Path A: Self-correction. Governments and businesses recognize the arithmetic. Not because they’re moral — because their own survival depends on it. If consumer spending collapses, there’s no market for what AI produces. Companies can’t sell to people who don’t have income. So policy intervenes. AI productivity gains get taxed to fund retraining programs, education, workforce transition. Companies redesign AI as a force multiplier for human workers rather than a replacement. Nobel laureate Daron Acemoglu has been making this case forcefully — AI creates enormous possibilities for expanding human capabilities, but only if organizations develop and implement the technology intentionally. Left to market forces alone, automation is the default, and the default leads to the arithmetic problem.

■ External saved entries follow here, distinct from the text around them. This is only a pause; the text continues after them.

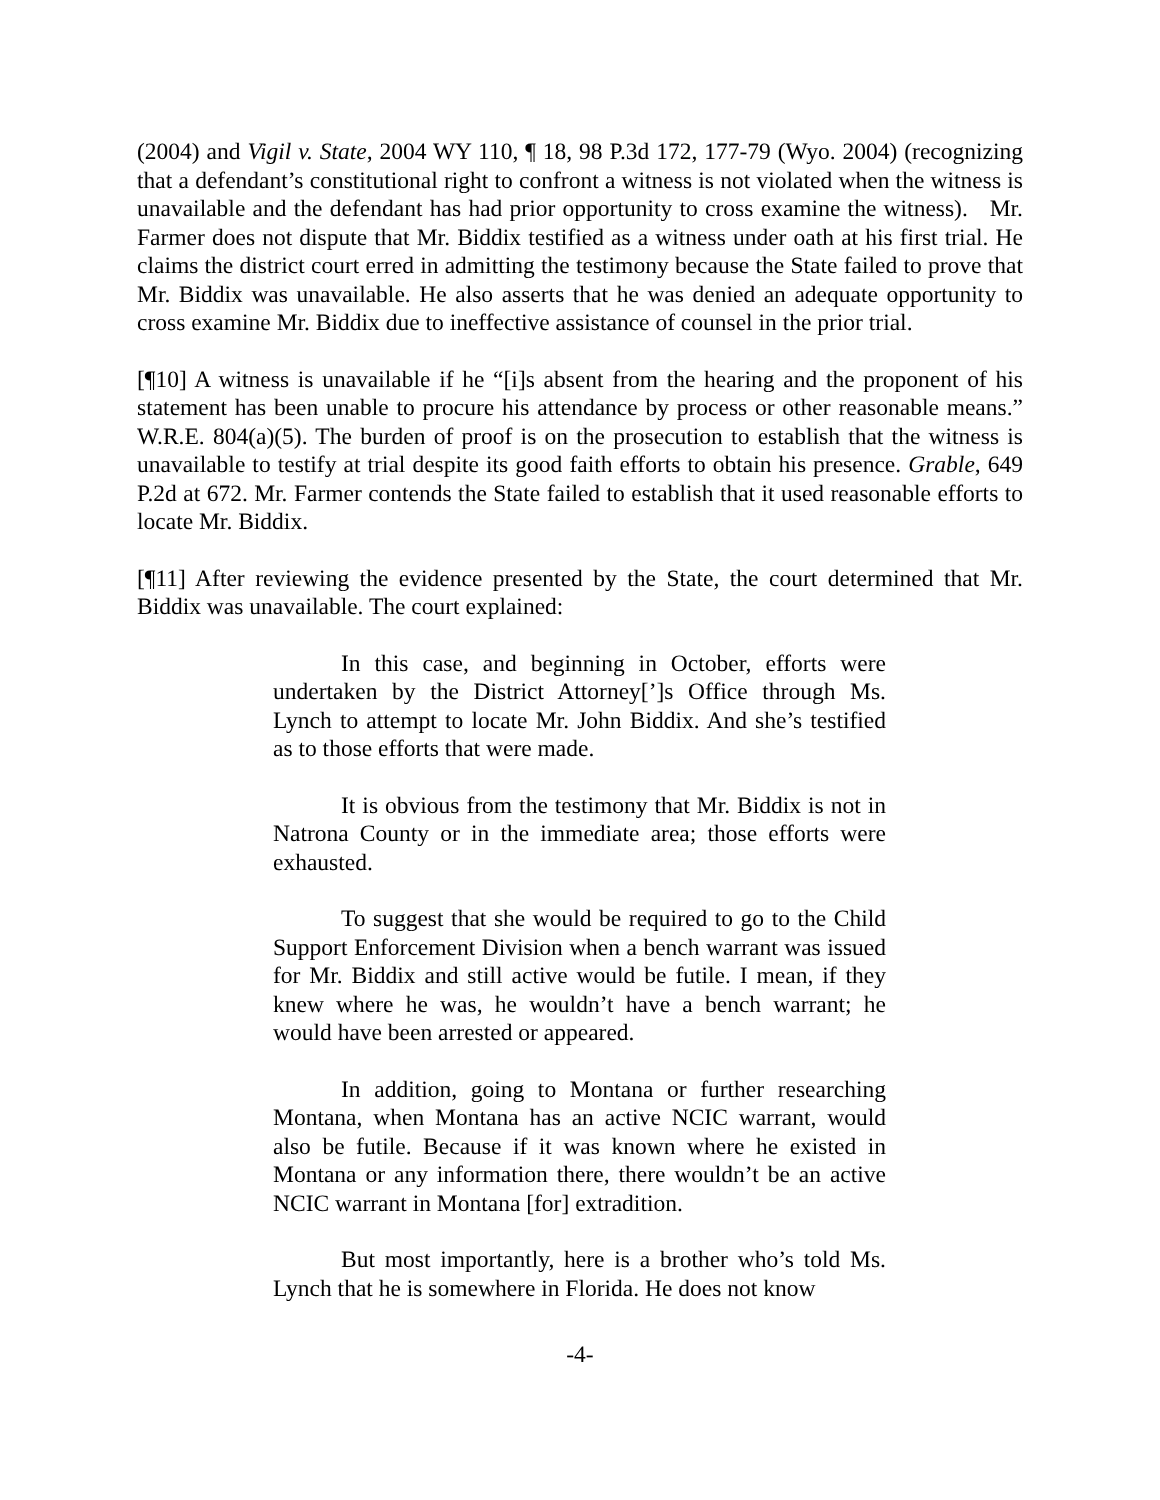(2004) and Vigil v. State, 2004 WY 110, ¶ 18, 98 P.3d 172, 177-79 (Wyo. 2004) (recognizing that a defendant’s constitutional right to confront a witness is not violated when the witness is unavailable and the defendant has had prior opportunity to cross examine the witness). Mr. Farmer does not dispute that Mr. Biddix testified as a witness under oath at his first trial. He claims the district court erred in admitting the testimony because the State failed to prove that Mr. Biddix was unavailable. He also asserts that he was denied an adequate opportunity to cross examine Mr. Biddix due to ineffective assistance of counsel in the prior trial.
[¶10] A witness is unavailable if he “[i]s absent from the hearing and the proponent of his statement has been unable to procure his attendance by process or other reasonable means.” W.R.E. 804(a)(5). The burden of proof is on the prosecution to establish that the witness is unavailable to testify at trial despite its good faith efforts to obtain his presence. Grable, 649 P.2d at 672. Mr. Farmer contends the State failed to establish that it used reasonable efforts to locate Mr. Biddix.
[¶11] After reviewing the evidence presented by the State, the court determined that Mr. Biddix was unavailable. The court explained:
In this case, and beginning in October, efforts were undertaken by the District Attorney[’]s Office through Ms. Lynch to attempt to locate Mr. John Biddix. And she’s testified as to those efforts that were made.
It is obvious from the testimony that Mr. Biddix is not in Natrona County or in the immediate area; those efforts were exhausted.
To suggest that she would be required to go to the Child Support Enforcement Division when a bench warrant was issued for Mr. Biddix and still active would be futile. I mean, if they knew where he was, he wouldn’t have a bench warrant; he would have been arrested or appeared.
In addition, going to Montana or further researching Montana, when Montana has an active NCIC warrant, would also be futile. Because if it was known where he existed in Montana or any information there, there wouldn’t be an active NCIC warrant in Montana [for] extradition.
But most importantly, here is a brother who’s told Ms. Lynch that he is somewhere in Florida. He does not know
-4-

This isn’t charity. It’s economic self-preservation. The businesses that figure this out first — using AI to make their workers more effective rather than making their workers unnecessary — will build the most durable competitive advantage. The ones that chase short-term margin improvements through headcount cuts will find themselves selling into a shrinking market.

Path B: The Hunger Games. The correction doesn’t happen. Or it happens too slowly. The verifiability ladder keeps climbing. Each rung displaces another wave of workers. The wealth gap between the people who own AI infrastructure and everyone else becomes a chasm. A handful of entities own production. A shrinking technical class maintains the machinery. Everyone else becomes economically irrelevant — not a customer base to be engaged, but a population to be managed.

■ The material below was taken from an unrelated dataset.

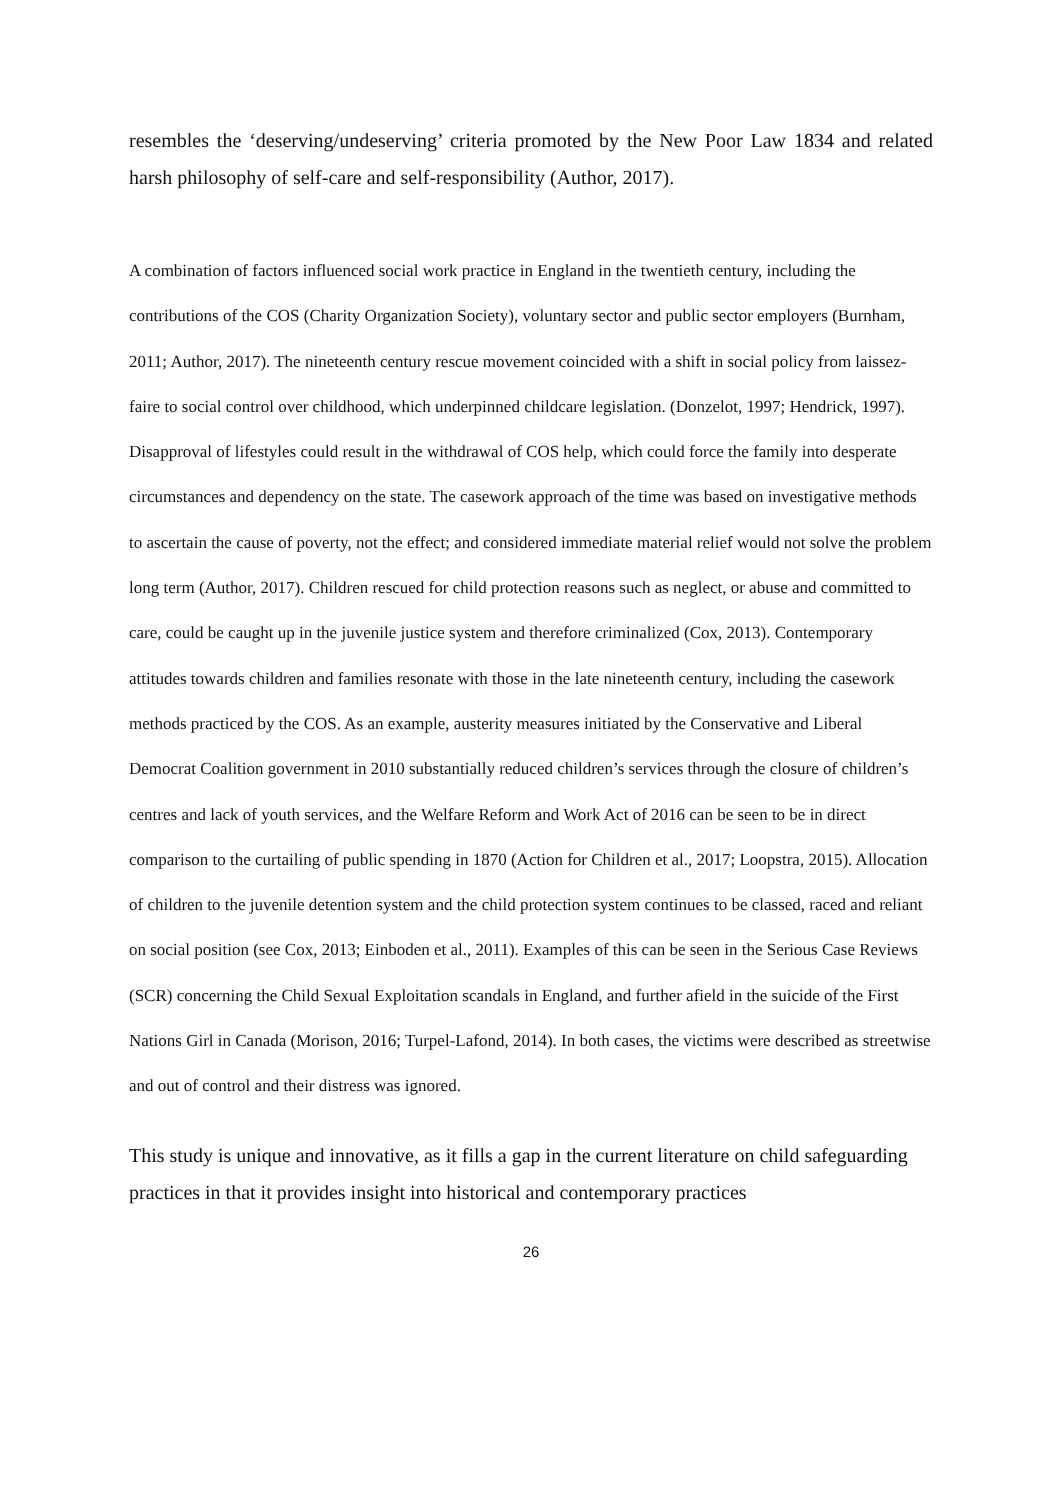resembles the ‘deserving/undeserving’ criteria promoted by the New Poor Law 1834 and related harsh philosophy of self-care and self-responsibility (Author, 2017).
A combination of factors influenced social work practice in England in the twentieth century, including the contributions of the COS (Charity Organization Society), voluntary sector and public sector employers (Burnham, 2011; Author, 2017). The nineteenth century rescue movement coincided with a shift in social policy from laissez-faire to social control over childhood, which underpinned childcare legislation. (Donzelot, 1997; Hendrick, 1997). Disapproval of lifestyles could result in the withdrawal of COS help, which could force the family into desperate circumstances and dependency on the state. The casework approach of the time was based on investigative methods to ascertain the cause of poverty, not the effect; and considered immediate material relief would not solve the problem long term (Author, 2017). Children rescued for child protection reasons such as neglect, or abuse and committed to care, could be caught up in the juvenile justice system and therefore criminalized (Cox, 2013). Contemporary attitudes towards children and families resonate with those in the late nineteenth century, including the casework methods practiced by the COS. As an example, austerity measures initiated by the Conservative and Liberal Democrat Coalition government in 2010 substantially reduced children’s services through the closure of children’s centres and lack of youth services, and the Welfare Reform and Work Act of 2016 can be seen to be in direct comparison to the curtailing of public spending in 1870 (Action for Children et al., 2017; Loopstra, 2015). Allocation of children to the juvenile detention system and the child protection system continues to be classed, raced and reliant on social position (see Cox, 2013; Einboden et al., 2011). Examples of this can be seen in the Serious Case Reviews (SCR) concerning the Child Sexual Exploitation scandals in England, and further afield in the suicide of the First Nations Girl in Canada (Morison, 2016; Turpel-Lafond, 2014). In both cases, the victims were described as streetwise and out of control and their distress was ignored.
This study is unique and innovative, as it fills a gap in the current literature on child safeguarding practices in that it provides insight into historical and contemporary practices
26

This isn’t science fiction. It’s the logical endpoint of the arithmetic if nothing interrupts it. A world where production is fully automated and consumption is fully concentrated isn’t capitalism anymore. It’s feudalism with better technology. A Capitol that produces everything. Districts that participate in nothing.

The uncomfortable truth is that which path we take isn’t determined by technology. It’s determined by choices — corporate choices about how to deploy AI, policy choices about how to distribute its gains, and individual choices about what we demand from the institutions that shape our lives.

What I Think Will Happen

I believe the correction will come, but not cleanly and not quickly. Companies will overshoot on replacement, discover the demand problem the hard way, and course-correct after damage has been done. Governments will be late, as they always are with technology. Some industries will get the balance right early. Others won’t.

The developers who are being displaced right now are the canary in the coal mine. Not because software engineering is uniquely vulnerable — but because it sat at the most verifiable end of the ladder, where AI learns fastest. What’s happening to them will eventually happen to every profession as AI climbs from verifiable to unverifiable output. The only question is the timeline.

If you’re a business leader reading this, the implication is clear: the companies that survive the next decade will be the ones that use AI to make their people extraordinary rather than expendable. Not because it’s the right thing to do — although it is — but because the alternative is selling into an economy that can no longer afford what you produce.

If you’re a policymaker, the arithmetic demands action before the loop breaks. Tax AI productivity gains. Fund workforce transition. Create incentives for augmentation over replacement. Not because workers deserve protection — although they do — but because the economy doesn’t function without them as participants.

And if you’re a developer who just got laid off because an AI tool can now write the boilerplate you used to write — understand what happened. You weren’t replaced because you were bad at your job. You were replaced because your job produced the cleanest signal for the machine to learn from. That’s not a reflection of your value. It’s a reflection of your profession’s unfortunate position on the verifiability ladder.

The ladder keeps climbing. What we build at the top of it is still up to us.

I’m not an economist. I’m a software architect who has been watching how technology reshapes the people who build it. This was a hypothesis born out of observation and a fair amount of late-night reading — stress-tested against research, but offered with a grain of salt. I welcome corrections and counterarguments.